Most then turn over their benefits directly to a nursing home, and often some or most of their Social Security earnings as well.
If Congress, or even Colorado, were to make substantial cuts to Medicaid, these seniors would be at risk of eviction, penniless and homeless.
The nursing homes themselves would be at risk of financial collapse. Few state residents are able to pay full price for nursing home services, often well over $120,000 a year. Booting nearly two-thirds of nursing home patients into the street would mean that the remaining residents would have to pay dramatically more.
As an increasing number of nursing homes closed, prices would get even higher.
Many families would be forced to take their elderly parents in, rather than force them onto the streets, creating an entirely new layer of disaster as working family members would be forced to quit their jobs to care for ailing and elderly parents in their homes.
All of this would be occurring at the same time millions of children, disabled residents and other working members of families lose healthcare, ignoring health problems until they become a cause for expensive emergency room visits. Those live-or-death visits would be paid for by hospitals, and passed along to insured consumers.
Hospitals, under law having to treat life-threatening ailments, without Medicaid reimbursement, would buckle under the financial strain.
Those physician practices, hospitals and treatment centers able to stay open amid such economic chaos would be forced to pass along huge cost increases to insured and wealthy patients, creating yet another spiral effect on the healthcare industry as a whole.
Despite the uninformed and maligned narrative promoted by some Congressional Republicans, Medicaid is not a “Blue State” luxury. Medicaid is a critical component of America’s flawed health care system, and especially critical to the nation’s rural, disabled and working poor adults and elders.
The United States is clearly in for endless “unintended” disasters created by the incompetent attempt by Trump, Elon and his tech-bros to reduce federal spending without any federal, or adult, planning.
But inflicting the defective DOGE budget saw on Medicaid will undoubtedly result in the deaths of thousands and possibly millions of Americans.
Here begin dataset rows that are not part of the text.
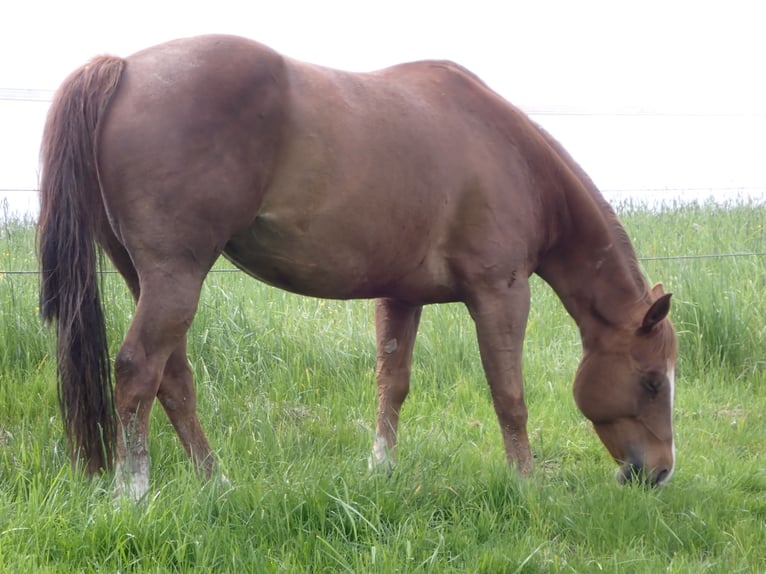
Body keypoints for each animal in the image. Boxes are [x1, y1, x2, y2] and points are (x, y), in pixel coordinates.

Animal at [37, 34, 677, 499]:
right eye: (651, 380)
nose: (660, 472)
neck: (511, 156)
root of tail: (124, 68)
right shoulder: (501, 294)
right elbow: (509, 394)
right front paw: (525, 483)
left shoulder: (401, 296)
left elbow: (392, 384)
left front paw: (382, 469)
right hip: (175, 277)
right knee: (138, 370)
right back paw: (134, 493)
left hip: (145, 277)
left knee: (173, 378)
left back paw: (215, 481)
Aurora’s Congressional Rep. Jason Crow, as well as Colorado’s two senators, Michael Bennet and John Hickenlooper, are already in front of the effort to stave damage to Medicaid.
It’s up to every Aurora and Colorado resident to reach out to friends and relatives elsewhere to contact their congressional representatives to let them know Medicaid is off limits for Trump’s schemes and antics.
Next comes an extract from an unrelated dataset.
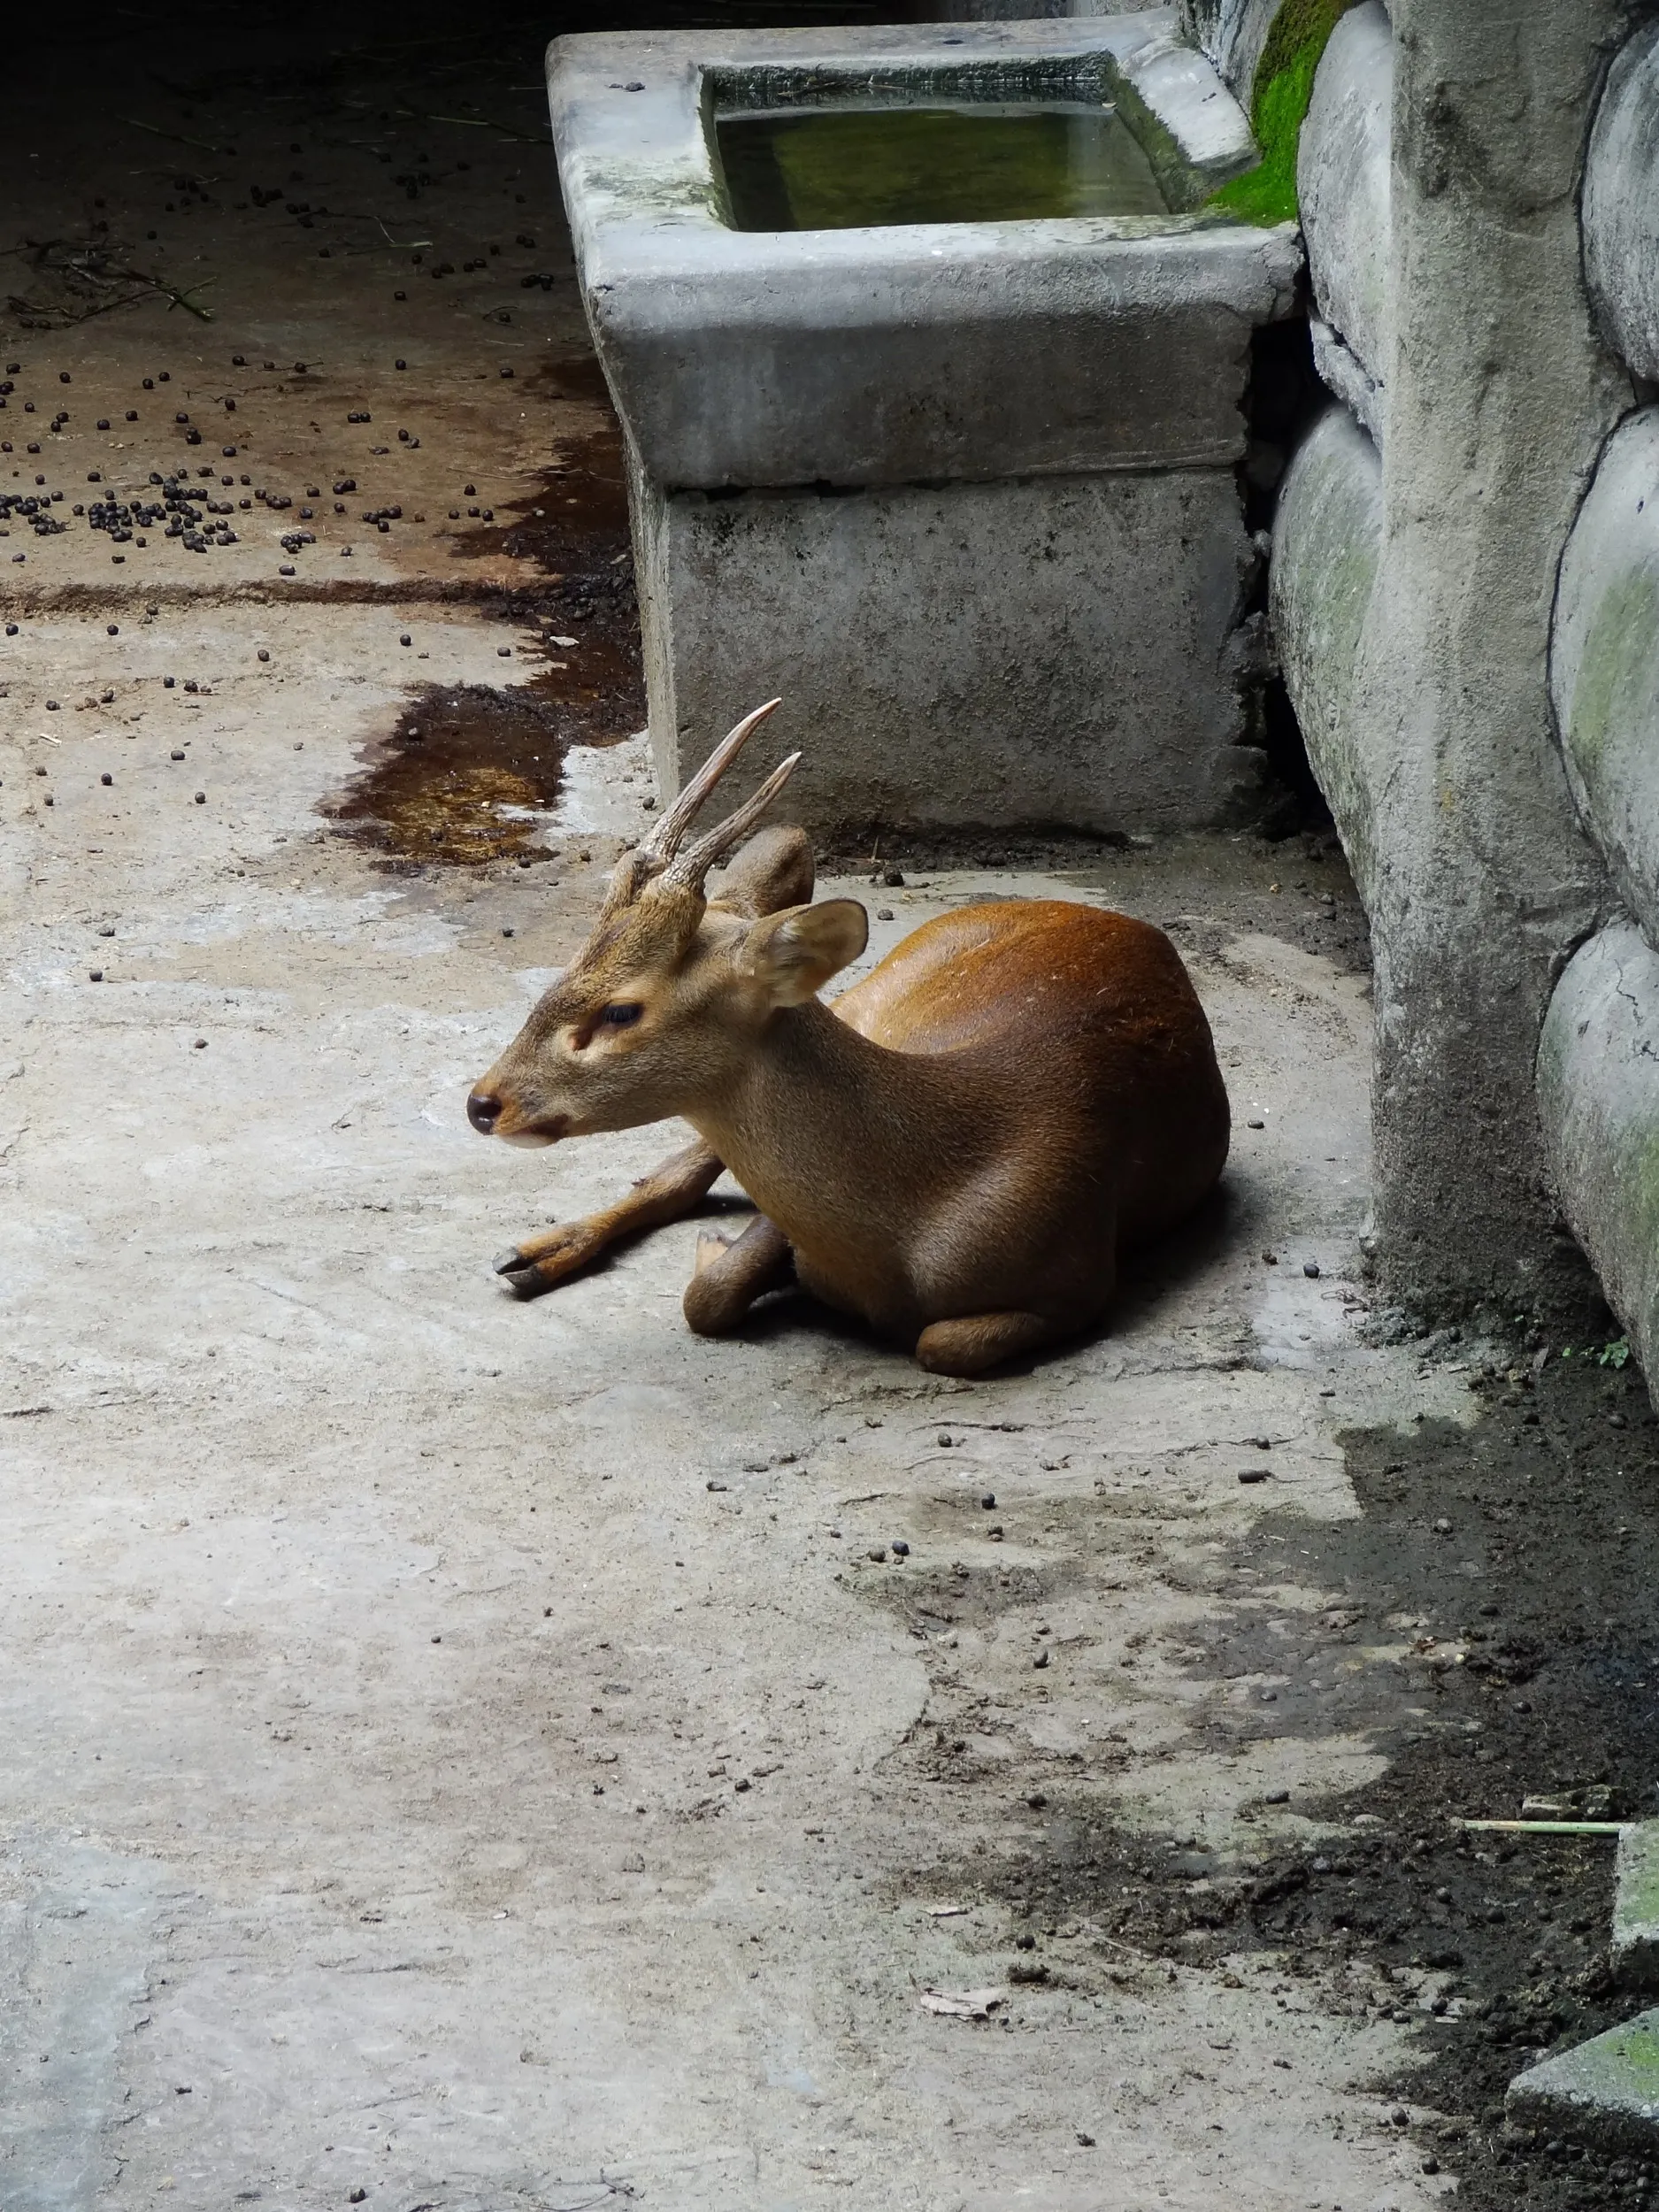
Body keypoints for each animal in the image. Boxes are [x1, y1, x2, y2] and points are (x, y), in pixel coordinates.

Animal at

Too much is at stake for anything less.



Medicaid costs well over a trillion dollars a year now. Between it and Medicare, the delta between FHIT and spending equaled the deficit in FY24.
If you want to protect Medicaid, figure out how to ding hospitals that charge $25k for a live birth and two nights in a private room that cost $1000 inflation adjusted 60 years ago, rather than whinge about cuts to protect the status quo.
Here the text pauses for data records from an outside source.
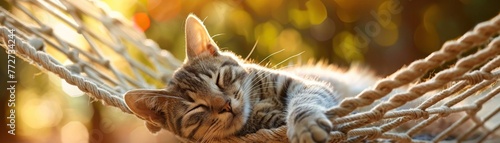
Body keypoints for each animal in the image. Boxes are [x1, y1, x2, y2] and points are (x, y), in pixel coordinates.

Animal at [123, 13, 474, 142]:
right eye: (196, 108)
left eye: (220, 78)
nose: (225, 104)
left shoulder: (303, 85)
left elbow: (304, 103)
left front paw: (304, 123)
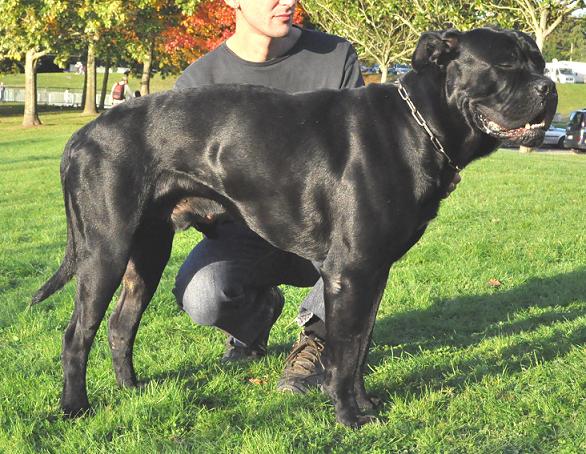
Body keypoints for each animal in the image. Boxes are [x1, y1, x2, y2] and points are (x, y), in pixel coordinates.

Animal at [33, 28, 557, 427]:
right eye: (505, 65)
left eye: (539, 61)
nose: (548, 87)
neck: (419, 127)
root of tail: (81, 135)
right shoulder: (350, 271)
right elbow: (345, 352)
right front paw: (349, 415)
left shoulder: (374, 272)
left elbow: (359, 345)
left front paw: (364, 403)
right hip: (105, 251)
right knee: (77, 334)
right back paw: (75, 408)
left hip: (147, 253)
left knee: (122, 325)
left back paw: (133, 389)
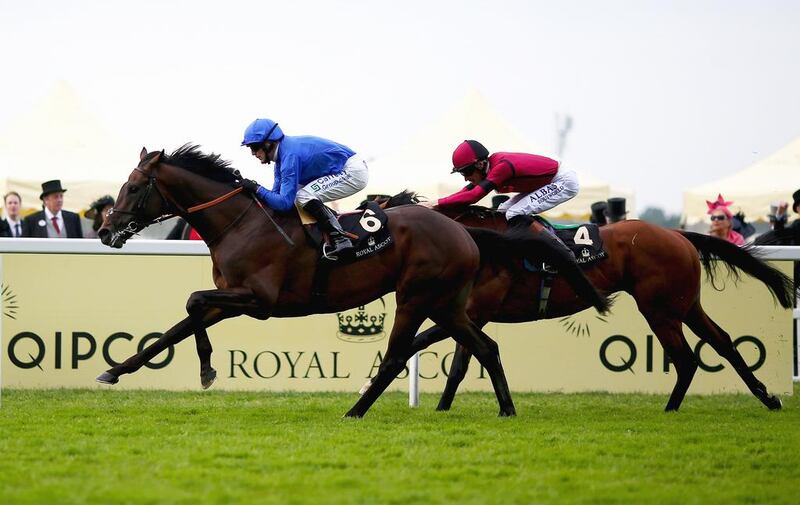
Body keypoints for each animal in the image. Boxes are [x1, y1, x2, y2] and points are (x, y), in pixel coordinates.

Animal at [97, 144, 608, 416]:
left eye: (135, 187)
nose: (104, 230)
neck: (241, 221)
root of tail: (464, 230)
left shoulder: (258, 299)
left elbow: (191, 302)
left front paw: (205, 369)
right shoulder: (230, 298)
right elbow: (178, 327)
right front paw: (116, 370)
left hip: (415, 296)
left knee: (399, 353)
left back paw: (356, 410)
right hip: (449, 304)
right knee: (485, 347)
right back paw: (506, 408)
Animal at [368, 192, 792, 410]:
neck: (479, 241)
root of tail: (676, 234)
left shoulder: (474, 310)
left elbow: (431, 345)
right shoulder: (467, 313)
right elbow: (459, 365)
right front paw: (442, 409)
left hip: (660, 309)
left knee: (687, 358)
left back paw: (671, 409)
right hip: (685, 305)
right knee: (723, 342)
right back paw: (767, 397)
You kind of give the game away when you start talking about “60 years ago”.
I wonder if some of the many billions of dollars our country and Colorado has spent on the 10 million economic immigrants that the Biden/Harris administration invited into our country could have been better spent on our Medicaid programs for U.S. citizens?
Why should government be in the business of 24 hour nursing home housing, feeding, medicating, and caring for the elderly? It is an untenable expensive practice that is ripe for lawsuits, fraud, mismanagement, and short staffing. It is counter to the universal and longstanding traditions of caring for one’s own family during the last years of life.